§ **Metin Bölümü**:
----
TÜRKİYE VE İRAN'IN NÜKLEER VE TERÖR ODAKLI GİRİŞİMLERİ

Ortadoğu coğrafyasında meydana gelen olaylara etkide bulunabilme yetisine sahip İran ve ve Türkiye son dönemdeki faaliyetleri ile ön plana çıkmışlardır.

7 Mart 2010 tarihinde gerçekleştirilen Irak Genel Seçimi'nin ardından devam eden hükümet kurma çalışmalarında isminden en fazla söz ettiren ülke olan İran son dönemlerde yaşanan olaylar ile birlikte gündemdeki yerini korumaya devam etmektedir. Uzunca bir süredir başta ABD yönetimi olmak üzere batı dünyası ile nükleer enerji konusunda sorun yaşayan Tahran yönetimi Brezilya ve Türkiye ile birlikte bir mutabakata varmış bulunmaktadır. 17 Mayıs Pazartesi günü Başbakan Recep Tayyip Erdoğan, İran Cumhurbaşkanı Mahmut Ahmedinecad ve Brezilya Cumhurbaşkanı Luiz İnacio Lula'nın huzurlarında Türkiye Dışişleri bakanı Ahmet Davutoğlu, İran Dışişleri bakanı Manuçehr Muttaki ve Brezilya Dışişleri bakanı Celso Amorim 10 maddelik bir Ortak Bildiri'nin altına imza atarak uzunca bir süredir devam eden 'nükleer krizi' neticelendirmeye çalışmışlardır. Ortak bildiriye göre Tahran yönetimi stoklarından 1200 kg. düşük zenginlikli uranyumu Türkiye'ye emanet edecek ve bunun karşılığında İran'a bir yıl içerisinde nükleer silah yapımı için daha düşük bir değer olan %20 oranında zenginleştirilmiş uranyum yakıt çubuğu teslim edilecektir. BM Güvenlik Konseyi'ndeki İran'a yönelik yeni yaptırım paketi hazırlama gayretlerinden dolayı özellikle ABD'nin bu mutabakattan tam anlamı ile memnun olmadığı anlaşılıyor ise de özellikle bölgede ABD'nin yaratmaya çalıştığı 'nükleer' başlıklı krizin bir durulma dönemine girdiği anlaşılmaktadır.
----
§ **Veri Kümesi İçeriği**:
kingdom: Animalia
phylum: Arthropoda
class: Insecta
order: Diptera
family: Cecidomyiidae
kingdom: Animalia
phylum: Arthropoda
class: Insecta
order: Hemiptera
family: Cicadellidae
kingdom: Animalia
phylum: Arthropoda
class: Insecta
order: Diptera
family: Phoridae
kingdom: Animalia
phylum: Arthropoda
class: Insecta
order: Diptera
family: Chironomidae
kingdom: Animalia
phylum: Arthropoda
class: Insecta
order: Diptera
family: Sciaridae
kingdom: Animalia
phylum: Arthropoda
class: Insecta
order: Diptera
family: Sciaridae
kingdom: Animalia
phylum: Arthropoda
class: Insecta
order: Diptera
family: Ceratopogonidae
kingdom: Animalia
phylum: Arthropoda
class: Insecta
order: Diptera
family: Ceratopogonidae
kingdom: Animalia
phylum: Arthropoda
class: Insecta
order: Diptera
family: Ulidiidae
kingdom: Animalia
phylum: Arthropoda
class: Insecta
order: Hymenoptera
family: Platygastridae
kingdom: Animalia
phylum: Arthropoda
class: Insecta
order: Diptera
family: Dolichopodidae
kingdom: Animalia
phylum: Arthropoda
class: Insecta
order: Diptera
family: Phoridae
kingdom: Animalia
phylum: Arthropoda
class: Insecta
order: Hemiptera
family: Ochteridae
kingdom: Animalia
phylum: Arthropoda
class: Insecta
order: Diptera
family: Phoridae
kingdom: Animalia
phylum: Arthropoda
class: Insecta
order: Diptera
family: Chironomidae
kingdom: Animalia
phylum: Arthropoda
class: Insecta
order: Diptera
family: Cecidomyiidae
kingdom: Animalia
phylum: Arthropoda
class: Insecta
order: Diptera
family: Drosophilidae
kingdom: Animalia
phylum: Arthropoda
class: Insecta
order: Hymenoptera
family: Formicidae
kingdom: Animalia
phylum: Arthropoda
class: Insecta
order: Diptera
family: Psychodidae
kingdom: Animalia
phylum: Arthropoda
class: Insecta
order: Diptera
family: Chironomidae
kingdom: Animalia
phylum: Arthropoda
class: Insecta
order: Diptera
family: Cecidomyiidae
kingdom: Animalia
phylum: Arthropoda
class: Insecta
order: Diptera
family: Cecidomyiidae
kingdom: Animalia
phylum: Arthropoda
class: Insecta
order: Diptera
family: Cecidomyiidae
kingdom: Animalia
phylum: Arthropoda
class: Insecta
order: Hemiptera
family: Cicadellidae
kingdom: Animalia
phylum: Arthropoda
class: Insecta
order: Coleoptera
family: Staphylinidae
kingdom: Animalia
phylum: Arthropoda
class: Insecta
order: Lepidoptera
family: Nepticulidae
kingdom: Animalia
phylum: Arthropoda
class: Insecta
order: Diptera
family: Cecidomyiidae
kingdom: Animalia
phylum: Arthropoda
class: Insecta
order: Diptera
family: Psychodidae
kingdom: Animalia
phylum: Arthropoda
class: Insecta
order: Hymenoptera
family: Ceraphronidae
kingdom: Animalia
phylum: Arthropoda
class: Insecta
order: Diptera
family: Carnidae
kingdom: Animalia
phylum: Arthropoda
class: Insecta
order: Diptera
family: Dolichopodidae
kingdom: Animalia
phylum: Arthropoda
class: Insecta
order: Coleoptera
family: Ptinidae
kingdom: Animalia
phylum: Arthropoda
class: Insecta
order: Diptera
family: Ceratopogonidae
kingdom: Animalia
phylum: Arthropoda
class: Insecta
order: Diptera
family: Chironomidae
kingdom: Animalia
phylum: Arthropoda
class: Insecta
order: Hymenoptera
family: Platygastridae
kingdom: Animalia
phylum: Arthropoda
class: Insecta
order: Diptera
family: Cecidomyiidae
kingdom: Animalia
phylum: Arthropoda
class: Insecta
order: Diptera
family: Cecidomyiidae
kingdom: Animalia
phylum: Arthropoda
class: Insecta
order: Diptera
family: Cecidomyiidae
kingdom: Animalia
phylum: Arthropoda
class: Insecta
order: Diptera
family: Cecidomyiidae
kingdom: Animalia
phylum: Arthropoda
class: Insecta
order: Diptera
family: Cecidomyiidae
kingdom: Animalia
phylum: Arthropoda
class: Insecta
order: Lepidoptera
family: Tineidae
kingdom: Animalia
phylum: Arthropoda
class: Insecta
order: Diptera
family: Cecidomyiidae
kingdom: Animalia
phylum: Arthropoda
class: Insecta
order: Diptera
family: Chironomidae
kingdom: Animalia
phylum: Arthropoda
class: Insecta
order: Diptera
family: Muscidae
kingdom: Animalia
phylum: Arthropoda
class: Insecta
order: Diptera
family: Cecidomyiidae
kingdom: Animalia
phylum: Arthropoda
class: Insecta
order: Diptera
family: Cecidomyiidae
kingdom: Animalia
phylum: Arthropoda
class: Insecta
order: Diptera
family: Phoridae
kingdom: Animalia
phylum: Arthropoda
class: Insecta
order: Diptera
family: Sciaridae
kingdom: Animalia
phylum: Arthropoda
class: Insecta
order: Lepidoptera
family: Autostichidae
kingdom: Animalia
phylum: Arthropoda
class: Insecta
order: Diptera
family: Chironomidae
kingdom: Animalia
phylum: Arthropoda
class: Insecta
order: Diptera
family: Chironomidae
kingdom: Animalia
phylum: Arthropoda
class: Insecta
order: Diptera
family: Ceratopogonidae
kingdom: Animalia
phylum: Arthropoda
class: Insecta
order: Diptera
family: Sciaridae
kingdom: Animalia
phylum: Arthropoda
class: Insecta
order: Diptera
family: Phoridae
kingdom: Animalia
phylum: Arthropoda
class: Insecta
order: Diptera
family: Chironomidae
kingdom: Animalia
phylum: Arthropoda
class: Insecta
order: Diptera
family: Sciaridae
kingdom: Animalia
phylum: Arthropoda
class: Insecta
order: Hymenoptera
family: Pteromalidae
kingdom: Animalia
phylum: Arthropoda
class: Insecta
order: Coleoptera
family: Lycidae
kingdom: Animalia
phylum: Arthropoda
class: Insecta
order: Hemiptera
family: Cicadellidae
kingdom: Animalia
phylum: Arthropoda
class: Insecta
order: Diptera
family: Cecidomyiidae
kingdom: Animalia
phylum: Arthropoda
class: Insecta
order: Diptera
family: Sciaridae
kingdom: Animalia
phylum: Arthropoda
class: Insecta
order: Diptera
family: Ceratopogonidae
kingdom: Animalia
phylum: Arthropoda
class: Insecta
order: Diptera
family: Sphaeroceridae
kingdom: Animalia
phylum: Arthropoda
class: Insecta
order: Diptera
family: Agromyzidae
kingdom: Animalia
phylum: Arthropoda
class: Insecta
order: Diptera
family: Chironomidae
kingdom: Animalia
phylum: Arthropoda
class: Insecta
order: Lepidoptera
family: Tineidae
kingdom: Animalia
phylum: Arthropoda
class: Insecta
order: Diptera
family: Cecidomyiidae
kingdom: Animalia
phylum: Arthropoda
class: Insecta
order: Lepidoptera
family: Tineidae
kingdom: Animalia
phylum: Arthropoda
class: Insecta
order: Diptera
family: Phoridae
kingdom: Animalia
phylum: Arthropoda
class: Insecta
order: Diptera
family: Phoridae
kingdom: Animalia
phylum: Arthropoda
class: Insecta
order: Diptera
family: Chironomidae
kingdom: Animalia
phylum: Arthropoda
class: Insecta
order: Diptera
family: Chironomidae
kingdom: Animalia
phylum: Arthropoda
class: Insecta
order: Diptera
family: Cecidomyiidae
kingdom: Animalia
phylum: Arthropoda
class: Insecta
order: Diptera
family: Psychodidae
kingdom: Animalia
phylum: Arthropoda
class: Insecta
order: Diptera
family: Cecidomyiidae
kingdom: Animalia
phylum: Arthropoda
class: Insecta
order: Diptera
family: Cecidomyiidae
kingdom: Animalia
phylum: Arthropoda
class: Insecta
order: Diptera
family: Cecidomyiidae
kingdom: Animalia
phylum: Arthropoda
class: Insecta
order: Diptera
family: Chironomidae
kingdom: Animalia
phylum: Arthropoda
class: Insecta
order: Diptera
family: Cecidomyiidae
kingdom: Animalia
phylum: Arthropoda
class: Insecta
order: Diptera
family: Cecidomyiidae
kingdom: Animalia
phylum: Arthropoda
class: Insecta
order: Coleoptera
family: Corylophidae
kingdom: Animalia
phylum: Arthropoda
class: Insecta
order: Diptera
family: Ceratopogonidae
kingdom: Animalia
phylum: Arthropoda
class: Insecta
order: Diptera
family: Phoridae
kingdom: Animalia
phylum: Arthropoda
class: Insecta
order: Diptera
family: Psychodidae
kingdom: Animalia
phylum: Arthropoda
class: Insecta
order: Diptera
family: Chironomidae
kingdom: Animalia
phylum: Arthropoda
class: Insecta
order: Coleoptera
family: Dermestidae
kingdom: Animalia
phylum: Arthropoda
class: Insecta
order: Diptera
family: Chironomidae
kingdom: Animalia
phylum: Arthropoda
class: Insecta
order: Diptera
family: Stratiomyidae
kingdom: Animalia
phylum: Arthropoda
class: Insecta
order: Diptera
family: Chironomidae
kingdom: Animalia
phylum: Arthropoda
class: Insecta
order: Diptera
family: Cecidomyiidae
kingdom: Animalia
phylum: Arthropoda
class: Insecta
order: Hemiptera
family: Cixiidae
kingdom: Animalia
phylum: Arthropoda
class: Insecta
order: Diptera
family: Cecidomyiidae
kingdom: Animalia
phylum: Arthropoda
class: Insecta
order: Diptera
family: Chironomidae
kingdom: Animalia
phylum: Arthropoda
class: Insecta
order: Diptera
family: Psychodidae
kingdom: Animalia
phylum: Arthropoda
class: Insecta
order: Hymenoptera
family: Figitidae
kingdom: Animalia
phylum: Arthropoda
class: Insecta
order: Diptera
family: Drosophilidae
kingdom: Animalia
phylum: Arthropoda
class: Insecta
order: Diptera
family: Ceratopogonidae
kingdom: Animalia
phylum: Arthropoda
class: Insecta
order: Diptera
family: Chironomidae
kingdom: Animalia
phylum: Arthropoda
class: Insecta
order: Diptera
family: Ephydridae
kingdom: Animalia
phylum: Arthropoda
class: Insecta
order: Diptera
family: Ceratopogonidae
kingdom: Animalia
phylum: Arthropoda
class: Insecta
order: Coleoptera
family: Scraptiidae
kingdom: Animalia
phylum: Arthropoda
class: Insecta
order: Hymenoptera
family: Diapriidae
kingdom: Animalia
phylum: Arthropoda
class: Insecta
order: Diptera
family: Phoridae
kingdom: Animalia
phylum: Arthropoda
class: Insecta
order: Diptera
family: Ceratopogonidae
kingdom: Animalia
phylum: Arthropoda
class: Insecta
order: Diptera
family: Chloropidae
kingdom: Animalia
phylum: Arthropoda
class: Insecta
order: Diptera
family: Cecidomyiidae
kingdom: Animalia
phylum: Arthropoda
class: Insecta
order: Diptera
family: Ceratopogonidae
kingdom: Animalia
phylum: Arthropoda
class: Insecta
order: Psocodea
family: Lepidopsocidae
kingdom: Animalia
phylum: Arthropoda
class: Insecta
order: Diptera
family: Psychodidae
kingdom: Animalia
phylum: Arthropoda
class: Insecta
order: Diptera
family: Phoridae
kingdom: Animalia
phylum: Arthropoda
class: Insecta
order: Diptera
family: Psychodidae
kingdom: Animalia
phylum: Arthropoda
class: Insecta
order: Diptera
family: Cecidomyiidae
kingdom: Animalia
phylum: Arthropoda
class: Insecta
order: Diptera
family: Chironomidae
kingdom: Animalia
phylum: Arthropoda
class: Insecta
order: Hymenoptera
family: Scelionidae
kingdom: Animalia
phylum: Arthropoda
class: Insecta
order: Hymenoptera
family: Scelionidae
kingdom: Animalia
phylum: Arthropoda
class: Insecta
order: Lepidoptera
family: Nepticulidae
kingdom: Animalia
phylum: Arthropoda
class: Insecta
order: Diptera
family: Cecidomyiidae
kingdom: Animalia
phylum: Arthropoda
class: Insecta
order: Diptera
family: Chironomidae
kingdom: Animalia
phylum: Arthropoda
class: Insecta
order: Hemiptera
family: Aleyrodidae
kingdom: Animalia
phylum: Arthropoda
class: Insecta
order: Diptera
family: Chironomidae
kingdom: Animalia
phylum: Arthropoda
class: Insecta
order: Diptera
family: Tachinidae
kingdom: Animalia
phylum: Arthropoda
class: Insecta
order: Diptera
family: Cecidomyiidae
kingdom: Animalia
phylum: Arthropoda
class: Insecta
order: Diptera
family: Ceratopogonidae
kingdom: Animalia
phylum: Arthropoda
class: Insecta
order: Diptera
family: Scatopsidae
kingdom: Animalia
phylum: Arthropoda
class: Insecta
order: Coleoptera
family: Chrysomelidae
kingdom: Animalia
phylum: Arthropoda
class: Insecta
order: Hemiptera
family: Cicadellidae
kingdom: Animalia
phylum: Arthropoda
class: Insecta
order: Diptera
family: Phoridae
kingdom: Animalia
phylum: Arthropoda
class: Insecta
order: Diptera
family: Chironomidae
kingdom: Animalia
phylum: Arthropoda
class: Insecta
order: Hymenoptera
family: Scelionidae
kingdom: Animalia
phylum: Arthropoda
----
§ **Alıştırmalar**:
1: İran'ın nükleer krizine ilişkin metne göre aşağıdakileri yanıtlayınız.
(a) Irak Genel Seçimi hangi tarihte gerçekleştirilmiştir?
(b) İmzalanan Ortak Bildiri kaç maddeden oluşmaktadır?
(c) Tahran yönetimi stoklarından ne kadar düşük zenginlikli uranyumu Türkiye'ye emanet edecektir?
2: Nükleer mutabakat konulu metinden, "Ortadoğu coğrafyasında meydana" sözlerinden başlayıp "ön plana çıkmışlardır." sözleri de dahil olmak üzere ilgili kısmı aynen aktarınız.
3: İran ile yapılan nükleer mutabakatı anlatan metni, son cümlesinden sonrasını yazarak sürdürünüz.

§ **Cevap Anahtarı**:
1:
(a) 7 Mart 2010
(b) 10 madde
(c) 1200 kg

2:
Ortadoğu coğrafyasında meydana gelen olaylara etkide bulunabilme yetisine sahip İran ve ve Türkiye son dönemdeki faaliyetleri ile ön plana çıkmışlardır.

3:
İran'ın son dönemlerde gündem yaratan hareketlerinden bir tanesi de şüphesiz Türkiye ile birlikte Irak'ın kuzeyine yönelik askeri girişimleri olmuştur. İran ile nükleer krizin neticelendirilmesi noktasında dirsek teması halinde bulunan Türkiye özellikle bahar aylarının gelmesi ile birlikte artış eğilimi gösteren Irak'ın kuzeyi kaynaklı terör hareketlerini etkisiz hale getirmek amacıyla Irak'ın kuzeyindeki belli başlı bazı bölgelere hava harekatı düzenlemiştir. İran ise Mayıs ayı başlarında 5 PJAK üyesini çeşitli kentlerde düzenlenen bombalama eylemlerine karıştıkları suçlaması ile idam etmiştir. Bunun ardından Kürt unsurların yoğun olarak yaşadığı kimi kentlerde çok büyük çaplı protesto olayları gerçekleşmiş ve yer yer çatışmalar yaşanmıştır. Tahran yönetimi de bu durum karşısında çeşitli kentlerde operasyonlar düzenleyerek çok sayıda PJAK üyesini öldürmüş ve ardından da bazı üyelerin Irak'ın kuzeyine sızdığı ve mevzilendiği iddiası ile özellikle Erbil vilayetinin İran sınırında bulunan Soran kentinin çeşitli kısımlarına yönelik bombardıman gerçekleştirmiştir.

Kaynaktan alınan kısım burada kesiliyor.